Investing-style explainers also emphasize that point directly. The Motley Fool’s glossary entry on wildcat drilling notes that companies can risk millions on a single well without guaranteed success. (The Motley Fool)
Wildcat wells still happen, and regulators still report the results
It is tempting to think wildcatting belongs only to early oil history. Yet modern regulators still publish “wildcat well” updates in routine exploration reporting.
Norway’s offshore regulator, the Norwegian Offshore Directorate, provides clear examples in 2025 exploration results.
On Sept. 19, 2025, the Directorate reported a dry well in the North Sea: wildcat well 34/8-20 S in the “Narvi nord” prospect. The report said the well was about 130 kilometers west of Florø and was terminated at 3435 meters TVD. (Norwegian Offshore Directorate)
A few weeks earlier, the same regulator reported a discovery. On Aug. 25, 2025, it reported an oil and gas discovery near the Fram field in the North Sea, wildcat well 35/11-31 S. The Directorate estimated recoverable resources of 0.1 to 1.1 million Sm³ of oil equivalent. It also expressed that estimate as 0.6 to 6.9 million barrels. (Norwegian Offshore Directorate)
Those two updates show the full wildcat spectrum in real time. One well comes up dry. Another finds something measurable, even if the range is wide at the early stage.
U.S. offshore exploration offers another recent datapoint, although Reuters did not frame it with the same regulator “wildcat well” terminology. Reuters reported on Sept. 5, 2024 that Talos Energy struck oil and gas in the Gulf of Mexico. The report cited an estimated 15 to 25 million barrels of oil equivalent, with first production expected in mid-2026. (Reuters, Sept. 5, 2024)
The through-line is simple. Exploration still operates under uncertainty, and public reporting still has to describe that uncertainty.
A short note on the term’s roots, and why it keeps surviving
Wildcatting has deep roots in U.S. petroleum history. The Drake Well, which helped launch the early American oil industry, struck oil in 1859 in Pennsylvania. (Drake Well Museum)
Pennsylvania’s Oil Creek region, now interpreted through sites like Oil Creek State Park, uses “wildcat” terminology directly in its public history materials. DCNR even connects the name “Wildcat Hollow” to those early exploratory wells and their low chances. (Pennsylvania DCNR)
That history helps explain why writers still use the word today. It compresses a lot of meaning into one term. It signals uncertainty, ambition, and the real possibility of failure.
Where Landman fits in (and why viewers keep hearing the word)
As of December 2025, the Houston Chronicle reported that Paramount+ renewed Landman for a third season. The Chronicle also reported that Season 2 premiered Nov. 16. It described the series as co-created by Taylor Sheridan and Christian Wallace, and based on Wallace’s “Boomtown” podcast. (Houston Chronicle, Dec. 2025)
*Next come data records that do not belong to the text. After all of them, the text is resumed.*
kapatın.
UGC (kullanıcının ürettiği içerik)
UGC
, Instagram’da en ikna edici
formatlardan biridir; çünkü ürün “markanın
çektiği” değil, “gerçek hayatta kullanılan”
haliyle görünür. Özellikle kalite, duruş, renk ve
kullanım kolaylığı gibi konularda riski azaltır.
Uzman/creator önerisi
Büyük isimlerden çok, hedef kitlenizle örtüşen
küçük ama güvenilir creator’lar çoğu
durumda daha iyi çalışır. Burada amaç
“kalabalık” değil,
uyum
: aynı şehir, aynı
That context matters for terminology. Shows built around landwork, leases, drilling decisions, and corporate conflict naturally use words like “wildcat.” The term sits at the crossroads of geology, money, and persuasion. It also fits the landman’s world because leases can be signed before the results exist.
What Happens Next
If you keep watching Landman, listen for how characters use “wildcatting” as a signal about risk. Sometimes it will describe geography, meaning outside proven production. Other times it will describe a first attempt in an area. In both cases, the factual core stays the same. Wildcatting means drilling before the rock has proven itself.
For future episodes and future headlines, one detail can help you decode the stakes fast. Ask whether the well is classified as development or exploratory, and whether it sits inside a proved area. EIA’s definitions give you that framework. From there, the business tension is easy to understand. A company can spend millions on a single well, and still end up with a dry hole.